◆ To do
Write out the lines starting with the line that contains "True or false: Diesel" and continuing through the line that contains "Which series has", copying them exactly and including both end lines.

Data provided Start Marker

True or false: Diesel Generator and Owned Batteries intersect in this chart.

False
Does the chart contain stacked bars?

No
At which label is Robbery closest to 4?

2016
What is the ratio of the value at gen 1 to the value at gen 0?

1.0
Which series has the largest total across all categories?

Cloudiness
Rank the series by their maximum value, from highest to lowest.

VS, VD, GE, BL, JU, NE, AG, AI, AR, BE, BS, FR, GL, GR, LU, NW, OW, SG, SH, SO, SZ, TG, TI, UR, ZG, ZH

Data provided End Marker
Data provided Start Marker

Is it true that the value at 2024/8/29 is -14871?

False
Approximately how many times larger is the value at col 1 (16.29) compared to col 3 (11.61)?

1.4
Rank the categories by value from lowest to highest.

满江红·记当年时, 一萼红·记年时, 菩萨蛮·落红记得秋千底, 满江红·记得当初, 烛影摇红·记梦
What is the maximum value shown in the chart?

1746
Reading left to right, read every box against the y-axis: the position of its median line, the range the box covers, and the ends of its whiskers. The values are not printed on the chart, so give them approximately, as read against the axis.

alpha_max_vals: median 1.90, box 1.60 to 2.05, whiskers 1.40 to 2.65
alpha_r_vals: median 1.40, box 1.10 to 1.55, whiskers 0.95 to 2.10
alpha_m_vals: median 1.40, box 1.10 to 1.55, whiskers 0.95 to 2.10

Data provided End Marker

◆ Result
True or false: Diesel Generator and Owned Batteries intersect in this chart.

False
Does the chart contain stacked bars?

No
At which label is Robbery closest to 4?

2016
What is the ratio of the value at gen 1 to the value at gen 0?

1.0
Which series has the largest total across all categories?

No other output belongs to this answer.